На фестивале «Звезды белых ночей — 2005» «Тристан» под управлением Валерия Гергиева прозвучал трижды, в разных составах. Заметным событием явилось исполнение вагнеровского «Парсифаля». Были также представлены традиционные «хиты» фестиваля — оперы «Пиковая дама» и «Турандот» с участием Владимира Галузина, под управлением Валерия Гергиева.

Сегодня речь пойдет не о достоинствах и недостатках постановок и не о проблеме режиссуры в опере. Обилие в репертуаре театра вагнеровских опер и, по-видимому, значительный акцент на них в репетиционном процессе образовали опеределенный вагнеровский «звуковой образ» мариинского оркестра.

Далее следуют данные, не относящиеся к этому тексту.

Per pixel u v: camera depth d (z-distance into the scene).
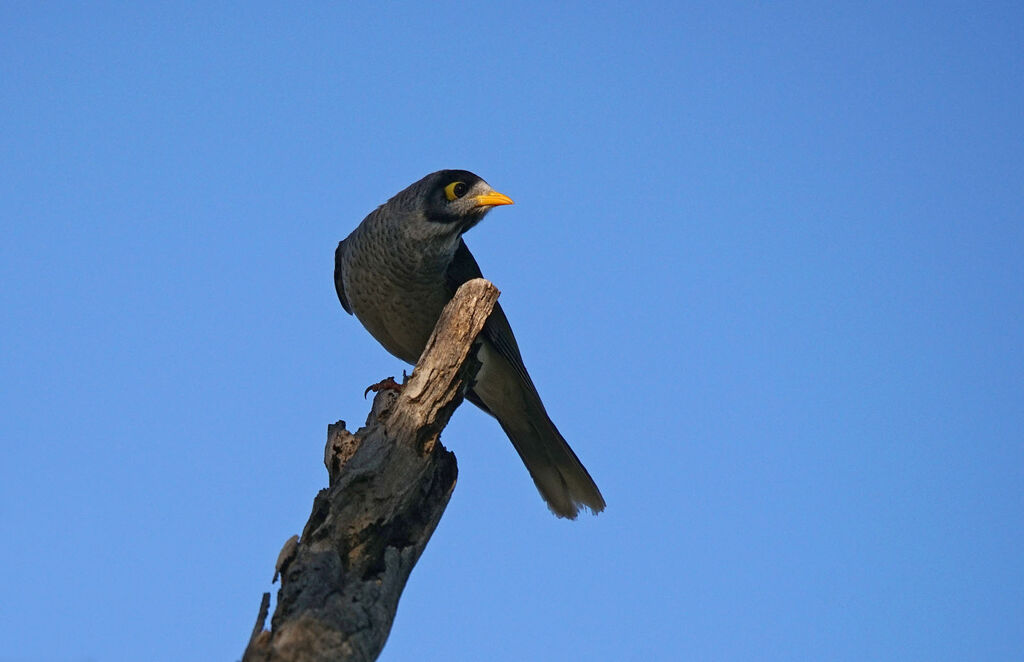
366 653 7.94
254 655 7.61
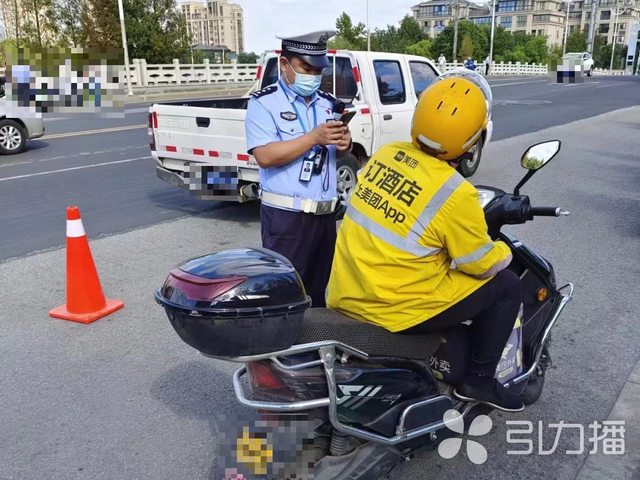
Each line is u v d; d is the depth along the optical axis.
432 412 2.52
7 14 36.94
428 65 8.60
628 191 8.36
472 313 2.48
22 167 10.31
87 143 12.80
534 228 6.70
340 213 3.43
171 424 3.27
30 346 4.14
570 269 5.42
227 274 2.05
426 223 2.26
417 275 2.31
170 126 6.94
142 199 8.18
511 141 13.01
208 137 6.61
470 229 2.25
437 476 2.84
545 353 3.41
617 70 101.12
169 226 6.95
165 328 4.41
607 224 6.82
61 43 38.69
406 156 2.37
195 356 4.02
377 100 7.52
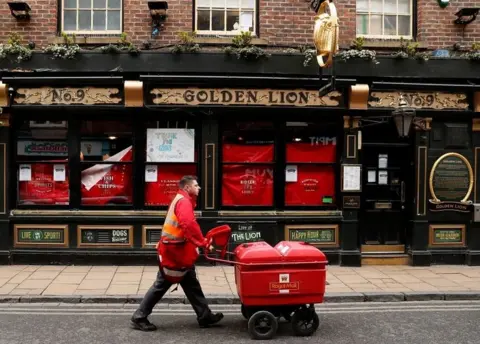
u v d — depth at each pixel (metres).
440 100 9.84
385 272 9.30
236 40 9.47
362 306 7.35
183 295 7.39
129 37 9.62
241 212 9.71
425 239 9.96
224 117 9.80
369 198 10.27
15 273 8.77
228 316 6.78
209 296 7.45
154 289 6.09
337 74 9.57
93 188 9.76
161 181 9.79
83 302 7.29
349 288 8.05
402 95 9.70
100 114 9.61
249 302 5.88
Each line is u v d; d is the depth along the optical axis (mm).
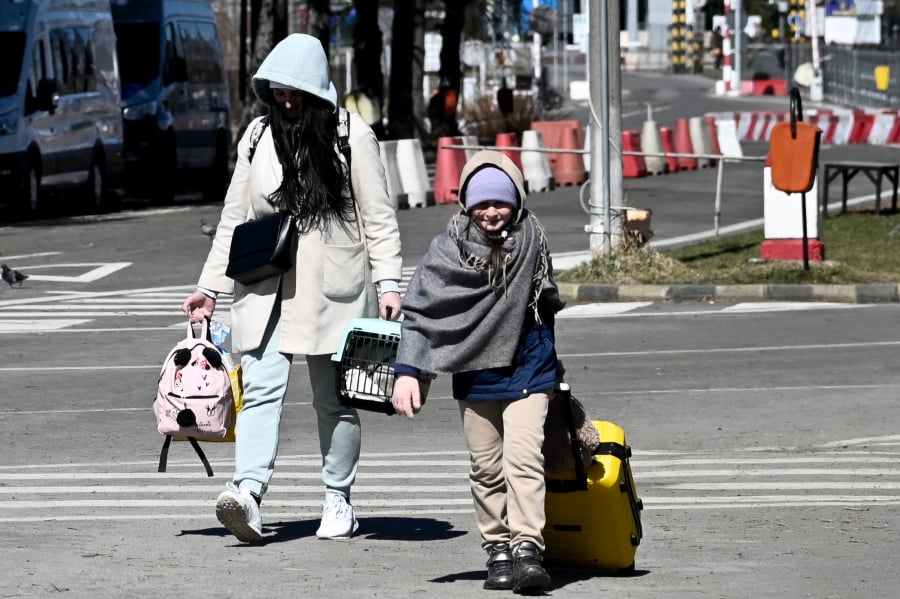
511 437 18250
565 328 49906
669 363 42844
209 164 100812
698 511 25016
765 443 31859
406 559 20984
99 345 46938
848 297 55531
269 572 19984
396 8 137375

«Мое тончайшее и глубочайшее искусство я могу теперь назвать искусством перехода: резкое и внезапное мне стало противно… Мое величайшее мастерство постепенных переходов определенно выступает во втором акте „Тристана и Изольды“. Начало этой сцены представляет переливающуюся через край жизнь в ее все усиливающемся возбуждении, конец — священнейшую, глубочайшую тоску по смерти. Таковы опоры, посмотри теперь, дитя, как я связал эти опоры… Это и есть тайна моей музыкальной формы…» — писал Вагнер.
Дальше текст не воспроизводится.